Material for the task Block Start

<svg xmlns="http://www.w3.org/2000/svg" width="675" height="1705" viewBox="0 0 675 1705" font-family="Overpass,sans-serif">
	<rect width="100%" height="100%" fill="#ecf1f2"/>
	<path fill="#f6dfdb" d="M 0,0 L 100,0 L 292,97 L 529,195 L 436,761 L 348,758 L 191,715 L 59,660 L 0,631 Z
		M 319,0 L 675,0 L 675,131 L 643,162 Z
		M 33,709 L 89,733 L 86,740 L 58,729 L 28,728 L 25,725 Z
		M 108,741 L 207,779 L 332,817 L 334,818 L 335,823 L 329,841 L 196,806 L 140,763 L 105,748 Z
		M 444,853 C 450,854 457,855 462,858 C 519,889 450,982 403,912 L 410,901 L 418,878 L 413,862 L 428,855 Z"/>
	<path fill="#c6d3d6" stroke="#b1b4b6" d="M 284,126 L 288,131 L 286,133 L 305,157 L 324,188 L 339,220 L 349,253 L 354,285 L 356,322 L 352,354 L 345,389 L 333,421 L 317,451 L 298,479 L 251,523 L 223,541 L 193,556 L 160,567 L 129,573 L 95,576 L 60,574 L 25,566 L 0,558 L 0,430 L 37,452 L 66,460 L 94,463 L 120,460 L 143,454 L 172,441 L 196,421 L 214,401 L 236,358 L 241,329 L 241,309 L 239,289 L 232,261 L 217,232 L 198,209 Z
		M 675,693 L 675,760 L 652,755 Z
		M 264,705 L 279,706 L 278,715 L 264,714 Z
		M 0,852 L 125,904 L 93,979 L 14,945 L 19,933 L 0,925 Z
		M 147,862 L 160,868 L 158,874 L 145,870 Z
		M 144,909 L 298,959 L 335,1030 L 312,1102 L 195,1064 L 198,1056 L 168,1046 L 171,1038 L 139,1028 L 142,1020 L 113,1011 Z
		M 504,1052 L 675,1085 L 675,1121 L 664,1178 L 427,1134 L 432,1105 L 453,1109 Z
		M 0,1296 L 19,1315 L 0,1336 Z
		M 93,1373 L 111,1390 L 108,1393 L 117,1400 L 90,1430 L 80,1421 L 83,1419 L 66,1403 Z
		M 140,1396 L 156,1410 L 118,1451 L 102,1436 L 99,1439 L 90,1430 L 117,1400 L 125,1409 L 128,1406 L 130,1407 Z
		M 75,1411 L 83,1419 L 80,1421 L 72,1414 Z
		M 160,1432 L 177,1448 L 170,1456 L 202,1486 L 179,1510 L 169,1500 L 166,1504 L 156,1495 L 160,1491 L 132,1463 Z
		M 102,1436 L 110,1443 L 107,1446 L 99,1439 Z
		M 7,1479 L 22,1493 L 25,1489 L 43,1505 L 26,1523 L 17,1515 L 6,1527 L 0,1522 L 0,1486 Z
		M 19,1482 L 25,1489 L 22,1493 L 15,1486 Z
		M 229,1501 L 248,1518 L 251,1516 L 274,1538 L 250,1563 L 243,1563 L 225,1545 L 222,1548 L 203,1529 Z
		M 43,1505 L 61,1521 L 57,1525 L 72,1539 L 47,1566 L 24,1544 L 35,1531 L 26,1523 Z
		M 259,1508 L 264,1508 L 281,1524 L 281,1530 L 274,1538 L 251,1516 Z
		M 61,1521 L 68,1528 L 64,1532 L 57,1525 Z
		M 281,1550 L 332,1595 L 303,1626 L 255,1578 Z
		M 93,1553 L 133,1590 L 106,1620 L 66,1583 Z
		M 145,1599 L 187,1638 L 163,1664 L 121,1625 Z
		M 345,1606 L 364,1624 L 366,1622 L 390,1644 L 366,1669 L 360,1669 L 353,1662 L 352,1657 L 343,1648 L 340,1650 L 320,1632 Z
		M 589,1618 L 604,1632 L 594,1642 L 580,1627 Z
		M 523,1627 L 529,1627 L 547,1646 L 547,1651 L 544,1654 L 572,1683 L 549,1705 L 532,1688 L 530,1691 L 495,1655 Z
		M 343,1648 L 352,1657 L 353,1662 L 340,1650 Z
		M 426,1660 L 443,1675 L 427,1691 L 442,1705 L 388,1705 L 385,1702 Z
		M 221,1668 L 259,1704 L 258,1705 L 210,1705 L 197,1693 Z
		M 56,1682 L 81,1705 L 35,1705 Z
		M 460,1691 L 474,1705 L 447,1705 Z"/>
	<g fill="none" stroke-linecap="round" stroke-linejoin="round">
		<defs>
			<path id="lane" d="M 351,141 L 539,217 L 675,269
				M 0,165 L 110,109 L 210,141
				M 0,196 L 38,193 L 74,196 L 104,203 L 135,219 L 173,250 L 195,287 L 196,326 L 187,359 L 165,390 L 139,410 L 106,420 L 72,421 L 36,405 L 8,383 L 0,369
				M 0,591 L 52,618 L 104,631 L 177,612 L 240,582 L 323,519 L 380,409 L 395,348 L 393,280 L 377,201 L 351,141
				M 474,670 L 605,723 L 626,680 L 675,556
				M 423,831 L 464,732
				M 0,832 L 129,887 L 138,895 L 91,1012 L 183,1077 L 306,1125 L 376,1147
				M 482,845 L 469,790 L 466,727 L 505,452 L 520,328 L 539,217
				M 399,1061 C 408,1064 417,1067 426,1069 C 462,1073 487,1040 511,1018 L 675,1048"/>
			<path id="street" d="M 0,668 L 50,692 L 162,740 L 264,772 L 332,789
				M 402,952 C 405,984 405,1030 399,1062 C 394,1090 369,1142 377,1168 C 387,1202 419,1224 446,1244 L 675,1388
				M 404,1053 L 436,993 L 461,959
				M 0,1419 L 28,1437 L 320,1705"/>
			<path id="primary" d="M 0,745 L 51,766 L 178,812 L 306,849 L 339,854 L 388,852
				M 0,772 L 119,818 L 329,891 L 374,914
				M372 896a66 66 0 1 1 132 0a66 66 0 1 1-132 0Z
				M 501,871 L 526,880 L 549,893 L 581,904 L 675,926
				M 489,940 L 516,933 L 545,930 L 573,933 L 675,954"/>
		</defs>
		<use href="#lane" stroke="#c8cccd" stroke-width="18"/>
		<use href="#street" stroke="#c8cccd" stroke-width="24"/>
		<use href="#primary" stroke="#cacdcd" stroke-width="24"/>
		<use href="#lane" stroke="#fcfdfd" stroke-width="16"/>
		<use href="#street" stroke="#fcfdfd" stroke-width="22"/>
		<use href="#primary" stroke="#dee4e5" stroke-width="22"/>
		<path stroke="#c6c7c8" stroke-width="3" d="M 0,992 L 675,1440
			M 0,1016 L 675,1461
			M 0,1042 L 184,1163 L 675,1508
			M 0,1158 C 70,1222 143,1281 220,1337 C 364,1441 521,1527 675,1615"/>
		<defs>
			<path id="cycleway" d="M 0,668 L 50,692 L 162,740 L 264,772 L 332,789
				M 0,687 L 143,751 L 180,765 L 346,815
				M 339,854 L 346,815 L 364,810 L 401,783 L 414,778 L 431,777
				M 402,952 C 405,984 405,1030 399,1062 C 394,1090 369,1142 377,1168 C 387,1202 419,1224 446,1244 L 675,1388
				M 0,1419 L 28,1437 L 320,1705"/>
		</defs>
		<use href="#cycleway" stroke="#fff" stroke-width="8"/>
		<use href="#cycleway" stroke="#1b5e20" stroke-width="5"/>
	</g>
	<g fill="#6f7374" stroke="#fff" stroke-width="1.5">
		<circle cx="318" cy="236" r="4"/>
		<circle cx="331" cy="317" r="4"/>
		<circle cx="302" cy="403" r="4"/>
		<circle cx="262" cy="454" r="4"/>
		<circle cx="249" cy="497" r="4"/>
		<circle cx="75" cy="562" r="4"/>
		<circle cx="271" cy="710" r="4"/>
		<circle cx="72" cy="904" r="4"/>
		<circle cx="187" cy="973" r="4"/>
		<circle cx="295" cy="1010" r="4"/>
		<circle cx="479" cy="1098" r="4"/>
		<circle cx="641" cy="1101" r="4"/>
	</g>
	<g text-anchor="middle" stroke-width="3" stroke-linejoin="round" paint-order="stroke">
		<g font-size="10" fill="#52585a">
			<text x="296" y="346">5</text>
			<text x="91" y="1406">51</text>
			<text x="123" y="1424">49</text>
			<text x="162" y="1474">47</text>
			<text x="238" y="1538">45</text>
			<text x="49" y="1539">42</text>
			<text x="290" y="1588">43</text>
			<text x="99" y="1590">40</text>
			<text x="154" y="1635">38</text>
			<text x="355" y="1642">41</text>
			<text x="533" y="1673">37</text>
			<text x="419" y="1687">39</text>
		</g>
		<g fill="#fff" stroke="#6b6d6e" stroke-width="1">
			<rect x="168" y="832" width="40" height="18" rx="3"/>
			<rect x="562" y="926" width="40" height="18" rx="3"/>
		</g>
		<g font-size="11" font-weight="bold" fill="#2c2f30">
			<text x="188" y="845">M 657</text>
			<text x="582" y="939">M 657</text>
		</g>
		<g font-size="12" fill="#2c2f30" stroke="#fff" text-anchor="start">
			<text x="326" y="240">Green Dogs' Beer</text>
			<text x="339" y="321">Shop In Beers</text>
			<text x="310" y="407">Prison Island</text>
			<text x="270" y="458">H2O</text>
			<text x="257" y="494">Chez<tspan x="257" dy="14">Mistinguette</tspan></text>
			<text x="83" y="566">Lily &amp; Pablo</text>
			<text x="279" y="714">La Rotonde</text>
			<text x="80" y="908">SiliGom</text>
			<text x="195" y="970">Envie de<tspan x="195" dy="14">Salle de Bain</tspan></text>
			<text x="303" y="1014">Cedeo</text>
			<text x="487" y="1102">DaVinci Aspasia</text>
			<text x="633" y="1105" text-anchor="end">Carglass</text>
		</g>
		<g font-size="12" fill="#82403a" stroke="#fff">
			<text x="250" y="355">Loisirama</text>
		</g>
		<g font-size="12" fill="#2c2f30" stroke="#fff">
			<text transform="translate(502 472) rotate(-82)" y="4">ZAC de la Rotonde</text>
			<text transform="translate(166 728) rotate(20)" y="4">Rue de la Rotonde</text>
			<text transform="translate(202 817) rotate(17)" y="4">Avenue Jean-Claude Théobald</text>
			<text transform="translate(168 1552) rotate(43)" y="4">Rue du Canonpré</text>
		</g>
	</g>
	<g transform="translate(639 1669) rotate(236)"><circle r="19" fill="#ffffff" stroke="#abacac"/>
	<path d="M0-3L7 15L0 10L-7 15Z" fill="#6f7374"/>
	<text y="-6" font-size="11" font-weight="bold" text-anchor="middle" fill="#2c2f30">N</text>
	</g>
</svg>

Material for the task Block End
Material for the task Block Start

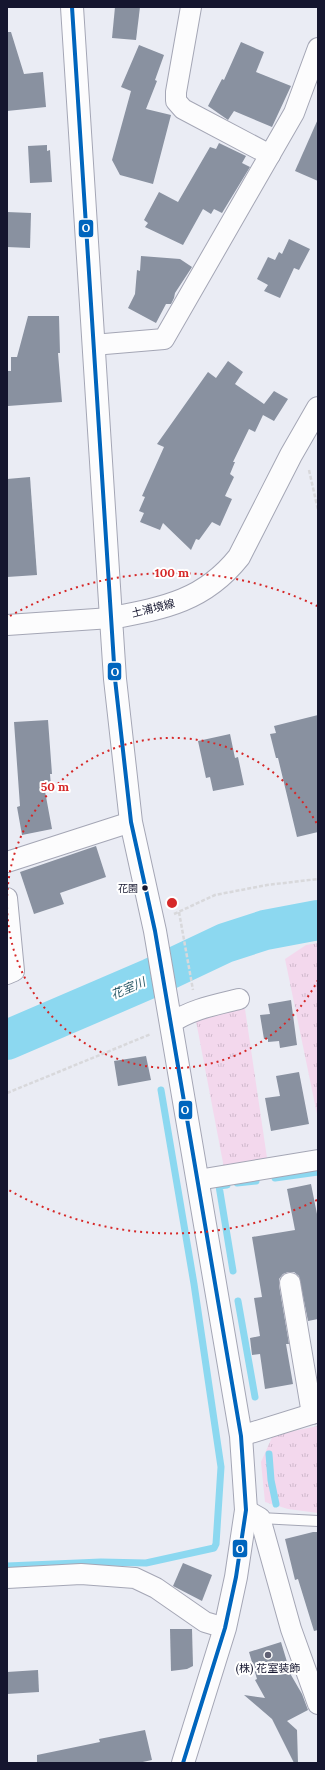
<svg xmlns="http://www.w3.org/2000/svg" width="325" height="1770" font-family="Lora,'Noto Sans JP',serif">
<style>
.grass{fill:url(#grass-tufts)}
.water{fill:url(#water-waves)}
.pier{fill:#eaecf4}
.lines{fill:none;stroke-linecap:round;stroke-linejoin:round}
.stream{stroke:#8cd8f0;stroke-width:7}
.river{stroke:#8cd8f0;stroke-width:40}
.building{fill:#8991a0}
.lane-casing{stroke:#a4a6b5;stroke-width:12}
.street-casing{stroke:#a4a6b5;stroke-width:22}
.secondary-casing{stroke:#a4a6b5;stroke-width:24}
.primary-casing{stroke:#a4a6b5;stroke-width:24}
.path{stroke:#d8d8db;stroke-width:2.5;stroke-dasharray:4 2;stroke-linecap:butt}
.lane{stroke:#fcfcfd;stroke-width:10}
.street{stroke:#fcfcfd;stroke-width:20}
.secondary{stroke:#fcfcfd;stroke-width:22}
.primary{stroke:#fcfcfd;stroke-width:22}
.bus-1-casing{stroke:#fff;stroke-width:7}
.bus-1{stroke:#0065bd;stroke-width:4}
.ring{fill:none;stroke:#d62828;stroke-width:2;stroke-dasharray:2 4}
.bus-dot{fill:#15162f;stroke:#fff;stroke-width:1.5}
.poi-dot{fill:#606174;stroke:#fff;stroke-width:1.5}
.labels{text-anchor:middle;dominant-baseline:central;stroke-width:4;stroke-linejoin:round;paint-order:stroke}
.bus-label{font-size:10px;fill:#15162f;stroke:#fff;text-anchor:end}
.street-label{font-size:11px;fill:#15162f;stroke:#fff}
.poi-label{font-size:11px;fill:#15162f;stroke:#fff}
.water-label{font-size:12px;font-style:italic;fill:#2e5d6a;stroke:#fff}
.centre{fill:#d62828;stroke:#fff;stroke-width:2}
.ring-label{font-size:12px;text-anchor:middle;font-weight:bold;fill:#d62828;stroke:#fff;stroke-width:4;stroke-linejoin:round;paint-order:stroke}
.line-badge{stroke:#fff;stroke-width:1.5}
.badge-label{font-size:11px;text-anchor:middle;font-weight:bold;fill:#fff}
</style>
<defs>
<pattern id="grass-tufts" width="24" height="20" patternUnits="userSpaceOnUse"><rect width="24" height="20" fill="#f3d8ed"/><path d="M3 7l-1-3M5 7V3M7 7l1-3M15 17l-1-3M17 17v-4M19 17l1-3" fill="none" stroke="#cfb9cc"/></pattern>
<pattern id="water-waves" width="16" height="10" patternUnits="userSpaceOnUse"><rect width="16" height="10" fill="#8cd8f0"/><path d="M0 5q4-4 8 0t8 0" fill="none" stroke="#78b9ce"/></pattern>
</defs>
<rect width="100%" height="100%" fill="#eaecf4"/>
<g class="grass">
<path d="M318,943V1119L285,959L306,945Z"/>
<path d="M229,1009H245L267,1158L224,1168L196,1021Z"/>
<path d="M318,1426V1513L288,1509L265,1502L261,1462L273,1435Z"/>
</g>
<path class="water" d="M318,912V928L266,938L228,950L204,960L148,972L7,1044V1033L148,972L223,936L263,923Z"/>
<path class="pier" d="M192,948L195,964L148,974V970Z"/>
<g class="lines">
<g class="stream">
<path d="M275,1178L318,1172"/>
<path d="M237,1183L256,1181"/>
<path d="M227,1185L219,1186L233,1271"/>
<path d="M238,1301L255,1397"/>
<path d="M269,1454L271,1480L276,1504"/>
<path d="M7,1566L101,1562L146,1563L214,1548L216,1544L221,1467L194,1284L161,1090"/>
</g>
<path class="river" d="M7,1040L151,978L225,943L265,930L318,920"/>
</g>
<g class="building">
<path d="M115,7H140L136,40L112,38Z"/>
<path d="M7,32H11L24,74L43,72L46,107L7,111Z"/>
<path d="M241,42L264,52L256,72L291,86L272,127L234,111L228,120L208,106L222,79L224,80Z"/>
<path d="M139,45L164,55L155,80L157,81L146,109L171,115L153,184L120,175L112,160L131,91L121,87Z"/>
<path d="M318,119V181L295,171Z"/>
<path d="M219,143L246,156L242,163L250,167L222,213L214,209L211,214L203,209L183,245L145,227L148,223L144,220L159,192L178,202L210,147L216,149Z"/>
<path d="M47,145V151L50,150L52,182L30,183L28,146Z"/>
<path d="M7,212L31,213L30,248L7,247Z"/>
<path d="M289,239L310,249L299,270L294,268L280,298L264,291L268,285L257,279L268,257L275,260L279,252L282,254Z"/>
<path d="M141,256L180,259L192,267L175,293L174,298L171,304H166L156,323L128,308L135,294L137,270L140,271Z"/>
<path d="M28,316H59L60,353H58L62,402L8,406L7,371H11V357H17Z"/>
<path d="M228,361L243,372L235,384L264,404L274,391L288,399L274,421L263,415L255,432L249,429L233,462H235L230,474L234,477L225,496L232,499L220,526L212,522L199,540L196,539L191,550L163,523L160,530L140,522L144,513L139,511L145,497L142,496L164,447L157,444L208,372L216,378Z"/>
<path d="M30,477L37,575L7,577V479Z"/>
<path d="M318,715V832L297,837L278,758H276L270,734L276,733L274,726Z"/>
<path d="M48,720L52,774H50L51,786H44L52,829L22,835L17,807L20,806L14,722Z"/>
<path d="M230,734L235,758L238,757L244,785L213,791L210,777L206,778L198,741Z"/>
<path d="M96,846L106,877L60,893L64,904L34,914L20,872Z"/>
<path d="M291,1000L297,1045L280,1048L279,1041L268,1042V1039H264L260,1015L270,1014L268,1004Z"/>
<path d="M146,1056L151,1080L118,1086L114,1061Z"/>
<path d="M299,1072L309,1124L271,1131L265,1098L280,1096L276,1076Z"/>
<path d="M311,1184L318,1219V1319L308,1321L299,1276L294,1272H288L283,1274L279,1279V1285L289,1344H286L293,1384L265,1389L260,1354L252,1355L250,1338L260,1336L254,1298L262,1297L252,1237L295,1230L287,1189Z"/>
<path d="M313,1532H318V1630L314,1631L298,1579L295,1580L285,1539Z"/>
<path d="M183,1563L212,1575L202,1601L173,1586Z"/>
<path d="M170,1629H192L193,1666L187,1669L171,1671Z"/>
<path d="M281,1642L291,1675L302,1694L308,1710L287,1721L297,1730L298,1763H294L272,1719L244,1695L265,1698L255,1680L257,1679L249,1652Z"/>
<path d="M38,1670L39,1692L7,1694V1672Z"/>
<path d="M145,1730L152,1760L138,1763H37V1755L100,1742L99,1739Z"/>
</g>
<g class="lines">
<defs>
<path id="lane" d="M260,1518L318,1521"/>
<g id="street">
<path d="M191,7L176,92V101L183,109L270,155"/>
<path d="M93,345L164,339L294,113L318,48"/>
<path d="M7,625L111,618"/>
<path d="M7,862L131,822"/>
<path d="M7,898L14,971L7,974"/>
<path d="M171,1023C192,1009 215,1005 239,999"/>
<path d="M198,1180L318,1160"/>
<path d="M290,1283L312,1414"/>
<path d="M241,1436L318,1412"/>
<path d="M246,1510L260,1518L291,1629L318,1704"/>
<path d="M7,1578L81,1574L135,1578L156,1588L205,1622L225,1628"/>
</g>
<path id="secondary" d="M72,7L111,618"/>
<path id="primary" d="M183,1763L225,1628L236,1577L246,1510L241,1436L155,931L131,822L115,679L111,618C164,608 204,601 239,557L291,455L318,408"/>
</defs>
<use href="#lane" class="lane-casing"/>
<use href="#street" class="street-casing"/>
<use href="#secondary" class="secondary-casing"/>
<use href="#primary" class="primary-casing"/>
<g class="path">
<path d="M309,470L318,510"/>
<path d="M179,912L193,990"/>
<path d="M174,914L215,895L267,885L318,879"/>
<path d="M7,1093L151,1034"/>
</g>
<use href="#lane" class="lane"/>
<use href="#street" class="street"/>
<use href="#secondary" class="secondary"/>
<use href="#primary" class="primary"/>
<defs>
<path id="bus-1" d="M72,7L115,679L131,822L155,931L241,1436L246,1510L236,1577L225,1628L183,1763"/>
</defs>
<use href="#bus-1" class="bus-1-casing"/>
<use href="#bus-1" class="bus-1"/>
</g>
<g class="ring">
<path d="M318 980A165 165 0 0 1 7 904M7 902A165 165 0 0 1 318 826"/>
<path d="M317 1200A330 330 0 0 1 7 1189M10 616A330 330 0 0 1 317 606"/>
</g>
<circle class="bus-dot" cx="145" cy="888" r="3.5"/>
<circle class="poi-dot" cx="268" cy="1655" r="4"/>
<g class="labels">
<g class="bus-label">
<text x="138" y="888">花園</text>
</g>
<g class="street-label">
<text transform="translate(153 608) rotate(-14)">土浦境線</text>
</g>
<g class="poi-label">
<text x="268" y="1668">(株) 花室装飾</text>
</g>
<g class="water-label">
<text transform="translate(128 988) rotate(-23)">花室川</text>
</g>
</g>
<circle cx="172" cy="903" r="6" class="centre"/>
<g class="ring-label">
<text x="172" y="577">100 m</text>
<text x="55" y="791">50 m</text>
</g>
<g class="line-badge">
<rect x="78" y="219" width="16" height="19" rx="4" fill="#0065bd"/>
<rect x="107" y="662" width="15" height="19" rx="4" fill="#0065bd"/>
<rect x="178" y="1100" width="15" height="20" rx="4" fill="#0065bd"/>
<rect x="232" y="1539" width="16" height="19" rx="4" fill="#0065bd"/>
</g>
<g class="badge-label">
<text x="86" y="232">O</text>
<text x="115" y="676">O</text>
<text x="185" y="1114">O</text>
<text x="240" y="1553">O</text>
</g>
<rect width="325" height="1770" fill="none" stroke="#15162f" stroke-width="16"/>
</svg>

Material for the task Block End

* _What to produce_: From the listing, count how many lines contain the string "labels", and answer with the number by itself.

* _Answer section_: 2